(Data excerpts)
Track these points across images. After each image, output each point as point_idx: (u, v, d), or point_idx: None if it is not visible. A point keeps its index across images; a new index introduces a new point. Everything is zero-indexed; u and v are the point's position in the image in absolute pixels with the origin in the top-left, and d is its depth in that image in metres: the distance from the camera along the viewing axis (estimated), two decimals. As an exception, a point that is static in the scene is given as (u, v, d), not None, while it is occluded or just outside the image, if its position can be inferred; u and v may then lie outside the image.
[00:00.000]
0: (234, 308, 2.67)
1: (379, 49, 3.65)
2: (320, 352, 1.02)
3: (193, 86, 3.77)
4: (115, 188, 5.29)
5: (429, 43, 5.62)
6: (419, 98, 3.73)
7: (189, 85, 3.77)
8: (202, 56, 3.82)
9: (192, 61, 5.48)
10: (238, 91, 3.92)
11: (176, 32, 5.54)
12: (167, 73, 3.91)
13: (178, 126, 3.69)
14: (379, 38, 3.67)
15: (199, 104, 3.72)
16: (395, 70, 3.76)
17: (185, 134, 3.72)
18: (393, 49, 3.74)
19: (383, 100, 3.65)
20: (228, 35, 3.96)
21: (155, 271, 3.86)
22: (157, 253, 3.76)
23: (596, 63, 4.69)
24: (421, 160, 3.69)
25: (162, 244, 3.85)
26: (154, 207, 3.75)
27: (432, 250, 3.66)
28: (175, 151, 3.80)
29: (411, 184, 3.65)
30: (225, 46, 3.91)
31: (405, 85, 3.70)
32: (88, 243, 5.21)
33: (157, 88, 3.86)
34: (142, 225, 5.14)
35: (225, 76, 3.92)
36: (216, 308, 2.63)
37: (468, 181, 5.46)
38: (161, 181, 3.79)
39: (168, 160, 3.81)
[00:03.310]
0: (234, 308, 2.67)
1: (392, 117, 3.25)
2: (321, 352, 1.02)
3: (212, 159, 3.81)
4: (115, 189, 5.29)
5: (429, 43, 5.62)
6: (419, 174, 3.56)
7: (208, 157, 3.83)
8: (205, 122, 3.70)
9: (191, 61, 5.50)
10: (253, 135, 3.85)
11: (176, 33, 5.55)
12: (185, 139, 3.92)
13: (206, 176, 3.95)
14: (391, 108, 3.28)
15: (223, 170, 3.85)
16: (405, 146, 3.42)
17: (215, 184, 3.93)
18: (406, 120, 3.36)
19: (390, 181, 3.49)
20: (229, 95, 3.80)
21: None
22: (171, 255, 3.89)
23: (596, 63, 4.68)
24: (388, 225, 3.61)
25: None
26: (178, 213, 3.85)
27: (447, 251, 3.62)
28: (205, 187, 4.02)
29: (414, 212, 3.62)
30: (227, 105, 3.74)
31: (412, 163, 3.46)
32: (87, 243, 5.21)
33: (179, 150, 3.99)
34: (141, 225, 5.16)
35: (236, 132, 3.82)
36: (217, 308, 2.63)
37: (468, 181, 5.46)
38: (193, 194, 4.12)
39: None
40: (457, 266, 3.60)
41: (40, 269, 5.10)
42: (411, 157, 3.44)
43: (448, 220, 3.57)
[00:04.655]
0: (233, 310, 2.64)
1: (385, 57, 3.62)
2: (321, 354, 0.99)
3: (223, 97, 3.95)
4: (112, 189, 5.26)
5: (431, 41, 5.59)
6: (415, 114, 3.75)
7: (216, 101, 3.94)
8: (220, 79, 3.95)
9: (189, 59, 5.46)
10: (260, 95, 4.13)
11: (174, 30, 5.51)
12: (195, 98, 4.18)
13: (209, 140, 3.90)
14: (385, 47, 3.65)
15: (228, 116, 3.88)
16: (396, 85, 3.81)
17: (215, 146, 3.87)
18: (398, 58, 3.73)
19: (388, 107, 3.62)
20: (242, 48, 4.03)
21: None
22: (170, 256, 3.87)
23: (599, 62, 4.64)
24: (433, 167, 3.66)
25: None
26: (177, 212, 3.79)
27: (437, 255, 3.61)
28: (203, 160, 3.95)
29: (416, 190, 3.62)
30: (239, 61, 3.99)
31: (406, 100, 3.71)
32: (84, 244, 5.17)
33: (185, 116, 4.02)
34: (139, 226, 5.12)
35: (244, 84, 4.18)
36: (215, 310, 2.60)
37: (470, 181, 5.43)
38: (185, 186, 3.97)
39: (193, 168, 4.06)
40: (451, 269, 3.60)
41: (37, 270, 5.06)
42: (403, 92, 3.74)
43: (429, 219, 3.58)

> AIM OF THE TASK
Nothing may change. Retype all of the entries.

> OUTPUT FOR THIS EXERCISE
Track these points across images. After each image, output each point as point_idx: (u, v, d), or point_idx: None if it is not visible. A point keeps its index across images; a new index introduces a new point. Everything is zero-indexed; u and v are the point's position in the image in absolute pixels with the origin in the top-left, and d is its depth in that image in metres: the distance from the camera along the viewing axis (estimated), two decimals. As an exception, a point that is static in the scene is given as (u, v, d), not None, while it is occluded or just outside the image, if its position can be inferred; u and v may then lie outside the image.
[00:00.000]
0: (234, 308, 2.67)
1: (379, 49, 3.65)
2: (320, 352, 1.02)
3: (193, 86, 3.77)
4: (115, 188, 5.29)
5: (429, 43, 5.62)
6: (419, 98, 3.73)
7: (189, 85, 3.77)
8: (202, 56, 3.82)
9: (192, 61, 5.48)
10: (238, 91, 3.92)
11: (176, 32, 5.54)
12: (167, 73, 3.91)
13: (178, 126, 3.69)
14: (379, 38, 3.67)
15: (199, 104, 3.72)
16: (395, 70, 3.76)
17: (185, 134, 3.72)
18: (393, 49, 3.74)
19: (383, 100, 3.65)
20: (228, 35, 3.96)
21: (155, 271, 3.86)
22: (157, 253, 3.76)
23: (596, 63, 4.69)
24: (421, 160, 3.69)
25: (162, 244, 3.85)
26: (154, 207, 3.75)
27: (432, 250, 3.66)
28: (175, 151, 3.80)
29: (411, 184, 3.65)
30: (225, 46, 3.91)
31: (405, 85, 3.70)
32: (88, 243, 5.21)
33: (157, 88, 3.86)
34: (142, 225, 5.14)
35: (225, 76, 3.92)
36: (216, 308, 2.63)
37: (468, 181, 5.46)
38: (161, 181, 3.79)
39: (168, 160, 3.81)
[00:03.310]
0: (234, 308, 2.67)
1: (392, 117, 3.25)
2: (321, 352, 1.02)
3: (212, 159, 3.81)
4: (115, 189, 5.29)
5: (429, 43, 5.62)
6: (419, 174, 3.56)
7: (208, 157, 3.83)
8: (205, 122, 3.70)
9: (191, 61, 5.50)
10: (253, 135, 3.85)
11: (176, 33, 5.55)
12: (185, 139, 3.92)
13: (206, 176, 3.95)
14: (391, 108, 3.28)
15: (223, 170, 3.85)
16: (405, 146, 3.42)
17: (215, 184, 3.93)
18: (406, 120, 3.36)
19: (390, 181, 3.49)
20: (229, 95, 3.80)
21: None
22: (171, 255, 3.89)
23: (596, 63, 4.68)
24: (388, 225, 3.61)
25: None
26: (178, 213, 3.85)
27: (447, 251, 3.62)
28: (205, 187, 4.02)
29: (414, 212, 3.62)
30: (227, 105, 3.74)
31: (412, 163, 3.46)
32: (87, 243, 5.21)
33: (179, 150, 3.99)
34: (141, 225, 5.16)
35: (236, 132, 3.82)
36: (217, 308, 2.63)
37: (468, 181, 5.46)
38: (193, 194, 4.12)
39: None
40: (457, 266, 3.60)
41: (40, 269, 5.10)
42: (411, 157, 3.44)
43: (448, 220, 3.57)
[00:04.655]
0: (233, 310, 2.64)
1: (385, 57, 3.62)
2: (321, 354, 0.99)
3: (223, 97, 3.95)
4: (112, 189, 5.26)
5: (431, 41, 5.59)
6: (415, 114, 3.75)
7: (216, 101, 3.94)
8: (220, 79, 3.95)
9: (189, 59, 5.46)
10: (260, 95, 4.13)
11: (174, 30, 5.51)
12: (195, 98, 4.18)
13: (209, 140, 3.90)
14: (385, 47, 3.65)
15: (228, 116, 3.88)
16: (396, 85, 3.81)
17: (215, 146, 3.87)
18: (398, 58, 3.73)
19: (388, 107, 3.62)
20: (242, 48, 4.03)
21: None
22: (170, 256, 3.87)
23: (599, 62, 4.64)
24: (433, 167, 3.66)
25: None
26: (177, 212, 3.79)
27: (437, 255, 3.61)
28: (203, 160, 3.95)
29: (416, 190, 3.62)
30: (239, 61, 3.99)
31: (406, 100, 3.71)
32: (84, 244, 5.17)
33: (185, 116, 4.02)
34: (139, 226, 5.12)
35: (244, 84, 4.18)
36: (215, 310, 2.60)
37: (470, 181, 5.43)
38: (185, 186, 3.97)
39: (193, 168, 4.06)
40: (451, 269, 3.60)
41: (37, 270, 5.06)
42: (403, 92, 3.74)
43: (429, 219, 3.58)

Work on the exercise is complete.